- Periode:
- Tweede Wereldoorlog (1939-1945)
- Rang:
- Flying Officer (1e Luitenant-vlieger)
- Eenheid:
- No. 626 Squadron, Royal Air Force
- Toegekend op:
- 22 februari 1944
Aanbeveling:
Flying Officer Breckenridge, Pilot Officer Baker en Warrant Officer Meek waren respectievelijk piloot, rugschutter en navigator van een vliegtuig dat op een nacht in januari 1944 werd uitgestuurd om Berlijn aan te vallen. Boven het doelgebied werd het toestel geraakt door kogels van een jager. Er ontstond veel schade, de marconist werd gedood en de staartschutter raakte gewond. Pilot Officer Baker raakte ook gewoind, werd in zijn gezicht geraakt en verloor het bewustzijn. Niettemin ontweek Flying Officer Breckenridge de aanvaller en met grote vastberadenheid hervatte hij zijn run in en viel het doel met succes aan. Bijna direct daarna werd zijn toestel weer geraakt door mitrailleurvuur van de vijandelijke jager die dichterbij was gekomen. Dit keer raakte Warrant Officer Meek ernstig gewond, een kogel ging door zijn borstbeen vlak bij zijn hart en een andere trof hem in zijn schouder. F/O Breckenridge manoeuvreerde zijn beschadigde toestel echter knap en vaardig en ontweek de aanvaller.
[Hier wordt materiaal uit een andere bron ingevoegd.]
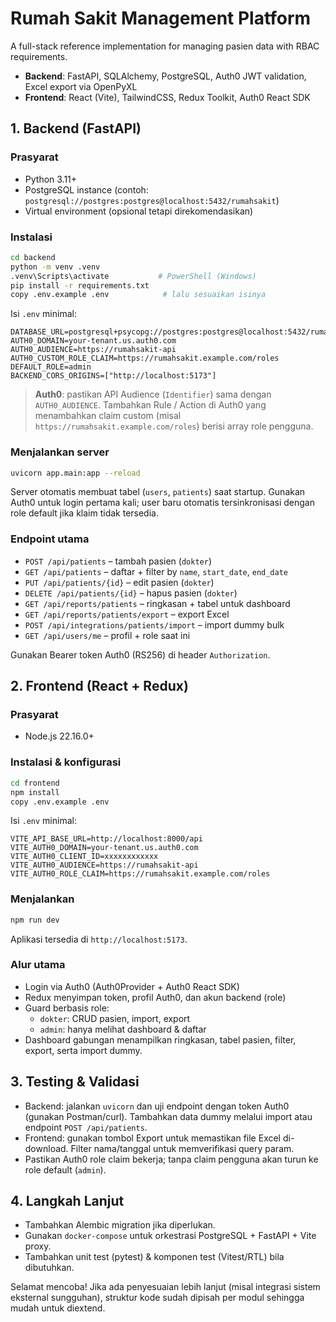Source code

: ﻿# Rumah Sakit Management Platform

A full-stack reference implementation for managing pasien data with RBAC requirements.

- **Backend**: FastAPI, SQLAlchemy, PostgreSQL, Auth0 JWT validation, Excel export via OpenPyXL
- **Frontend**: React (Vite), TailwindCSS, Redux Toolkit, Auth0 React SDK

## 1. Backend (FastAPI)

### Prasyarat
- Python 3.11+
- PostgreSQL instance (contoh: `postgresql://postgres:postgres@localhost:5432/rumahsakit`)
- Virtual environment (opsional tetapi direkomendasikan)

### Instalasi
```bash
cd backend
python -m venv .venv
.venv\Scripts\activate           # PowerShell (Windows)
pip install -r requirements.txt
copy .env.example .env            # lalu sesuaikan isinya
```

Isi `.env` minimal:
```
DATABASE_URL=postgresql+psycopg://postgres:postgres@localhost:5432/rumahsakit
AUTH0_DOMAIN=your-tenant.us.auth0.com
AUTH0_AUDIENCE=https://rumahsakit-api
AUTH0_CUSTOM_ROLE_CLAIM=https://rumahsakit.example.com/roles
DEFAULT_ROLE=admin
BACKEND_CORS_ORIGINS=["http://localhost:5173"]
```

> **Auth0**: pastikan API Audience (`Identifier`) sama dengan `AUTH0_AUDIENCE`. Tambahkan Rule / Action di Auth0 yang menambahkan claim custom (misal `https://rumahsakit.example.com/roles`) berisi array role pengguna.

### Menjalankan server
```bash
uvicorn app.main:app --reload
```

Server otomatis membuat tabel (`users`, `patients`) saat startup. Gunakan Auth0 untuk login pertama kali; user baru otomatis tersinkronisasi dengan role default jika klaim tidak tersedia.

### Endpoint utama
- `POST /api/patients` – tambah pasien (`dokter`)
- `GET /api/patients` – daftar + filter by `name`, `start_date`, `end_date`
- `PUT /api/patients/{id}` – edit pasien (`dokter`)
- `DELETE /api/patients/{id}` – hapus pasien (`dokter`)
- `GET /api/reports/patients` – ringkasan + tabel untuk dashboard
- `GET /api/reports/patients/export` – export Excel
- `POST /api/integrations/patients/import` – import dummy bulk
- `GET /api/users/me` – profil + role saat ini

Gunakan Bearer token Auth0 (RS256) di header `Authorization`.

## 2. Frontend (React + Redux)

### Prasyarat
- Node.js 22.16.0+

### Instalasi & konfigurasi
```bash
cd frontend
npm install
copy .env.example .env
```

Isi `.env` minimal:
```
VITE_API_BASE_URL=http://localhost:8000/api
VITE_AUTH0_DOMAIN=your-tenant.us.auth0.com
VITE_AUTH0_CLIENT_ID=xxxxxxxxxxxx
VITE_AUTH0_AUDIENCE=https://rumahsakit-api
VITE_AUTH0_ROLE_CLAIM=https://rumahsakit.example.com/roles
```

### Menjalankan
```bash
npm run dev
```
Aplikasi tersedia di `http://localhost:5173`.

### Alur utama
- Login via Auth0 (Auth0Provider + Auth0 React SDK)
- Redux menyimpan token, profil Auth0, dan akun backend (role)
- Guard berbasis role:
  - `dokter`: CRUD pasien, import, export
  - `admin`: hanya melihat dashboard & daftar
- Dashboard gabungan menampilkan ringkasan, tabel pasien, filter, export, serta import dummy.

## 3. Testing & Validasi
- Backend: jalankan `uvicorn` dan uji endpoint dengan token Auth0 (gunakan Postman/curl). Tambahkan data dummy melalui import atau endpoint `POST /api/patients`.
- Frontend: gunakan tombol Export untuk memastikan file Excel di-download. Filter nama/tanggal untuk memverifikasi query param.
- Pastikan Auth0 role claim bekerja; tanpa claim pengguna akan turun ke role default (`admin`).

## 4. Langkah Lanjut
- Tambahkan Alembic migration jika diperlukan.
- Gunakan `docker-compose` untuk orkestrasi PostgreSQL + FastAPI + Vite proxy.
- Tambahkan unit test (pytest) & komponen test (Vitest/RTL) bila dibutuhkan.

Selamat mencoba! Jika ada penyesuaian lebih lanjut (misal integrasi sistem eksternal sungguhan), struktur kode sudah dipisah per modul sehingga mudah untuk diextend.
Tegen die tijd was P/O Baker weer bij kennis en toen hij zich realiseerde dat het toestel onbeschermd was, baande hij zich onmiddellijk een weg naar de staartkoepel en kroop erin, ondanks zijn lichamelijk lijden, de intense kou en het gebrek aan zuurstof. P/O Baker bleef gedurende de hele thuisvlucht in de staartkoepel, afgezien van een korte periode toen hij die verliet om een brandje te blussen dat was ontstaan. Ondertussen weigerde W/O Meek zijn post te verlaten, hoewel hij ernstig gewond was en veel pijn leed. Hoewel hij het moest doen zonder bijna alle navifgatie hulpmiddelen zette hij met grote vaardigheid een koers uit naar huis. Uiteindelijk bereikte F/O Breckenridge de basis waar hij een geslaagde noodlanding maakte. Zijn deskundigheid, moed en kalmte onder de grootste moeilijkhedn waren de hoogste lof waardig. P/O Baker en W/O Meek bewezen zich als waardevolle leden van de bemanning; zij toonden grote moed, kracht en plichtsbesef. Ondanks hun verwondingen en hun lijden deden ze al het mogelijke om te helpen het vliegtuig veilig thuis te krijgen.